Skandal um Datenhandel mit Cambridge Analytica: Facebook unter massivem Druck
Facebook ist in den vergangenen Wochen wegen des Datenskandals um die Firma Cambridge Analytica massiv unter Druck geraten. Die Analysefirma, die unter anderem für das Wahlkampfteam von Donald Trump arbeitete, hatte sich auf unerlaubte Weise Informationen von Dutzenden Millionen Facebook-Nutzern beschafft, die eine Umfrage-App gesammelt hatte.
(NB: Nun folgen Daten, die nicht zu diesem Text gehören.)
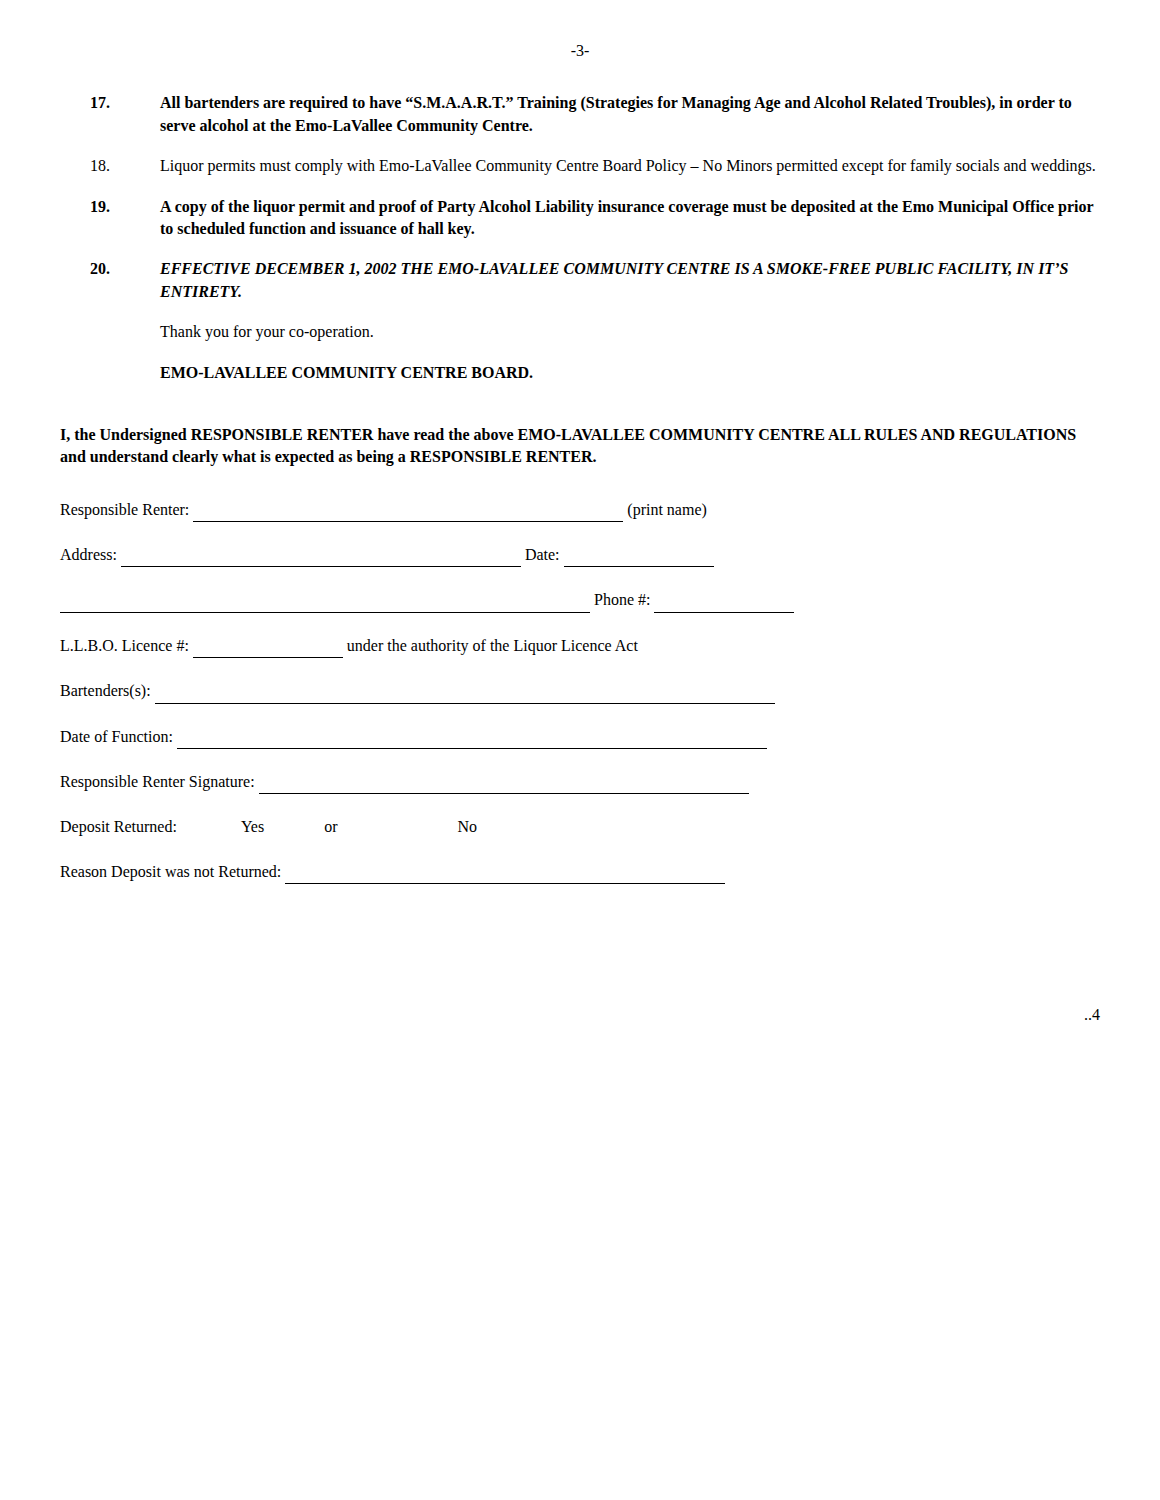-3-
17. All bartenders are required to have “S.M.A.A.R.T.” Training (Strategies for Managing Age and Alcohol Related Troubles), in order to serve alcohol at the Emo-LaVallee Community Centre.
18. Liquor permits must comply with Emo-LaVallee Community Centre Board Policy – No Minors permitted except for family socials and weddings.
19. A copy of the liquor permit and proof of Party Alcohol Liability insurance coverage must be deposited at the Emo Municipal Office prior to scheduled function and issuance of hall key.
20. EFFECTIVE DECEMBER 1, 2002 THE EMO-LAVALLEE COMMUNITY CENTRE IS A SMOKE-FREE PUBLIC FACILITY, IN IT’S ENTIRETY.
Thank you for your co-operation.
EMO-LAVALLEE COMMUNITY CENTRE BOARD.
I, the Undersigned RESPONSIBLE RENTER have read the above EMO-LAVALLEE COMMUNITY CENTRE ALL RULES AND REGULATIONS and understand clearly what is expected as being a RESPONSIBLE RENTER.
Responsible Renter: (print name)
Address: Date:
Phone #:
L.L.B.O. Licence #: under the authority of the Liquor Licence Act
Bartenders(s):
Date of Function:
Responsible Renter Signature:
Deposit Returned: Yes or No
Reason Deposit was not Returned:
..4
Die betroffenen Nutzer wurden nicht informiert – was jetzt nachgeholt werden soll. Zudem schränkte Facebook den Zugang von App-Entwicklern zu Nutzerdaten weiter ein. Facebook hat nun angekündigt, externe Datenhändler von seiner Werbeplattform auszusperren. (Tagesspiegel)
Wie ernst die Lage für Facebook ist, zeigt sich daran, dass Mark Zuckerberg etwas getan hat, was er überhaupt nicht mag: Er hat ein Fernsehinterview gegeben. Zuckerberg ging nach Tagen des Schweigens sogleich in die Vollen. Zeitgleich zur Ausstrahlung des CNN-Interviews um 2 Uhr deutscher Zeit in der Nacht zum Freitag gingen dann weitere Interviews mit Zuckerberg online: bei der „New York Times“, bei der Zeitschrift „Wired“ und auf dem Technikblog „Re:Code“. (T-Online)
Im Zuge dessen kündigte Facebook-Chef Zuckerberg an, die Lösung der Daten-Probleme der Plattform werde „einige Jahre“ in Anspruch nehmen. (Tagesschau)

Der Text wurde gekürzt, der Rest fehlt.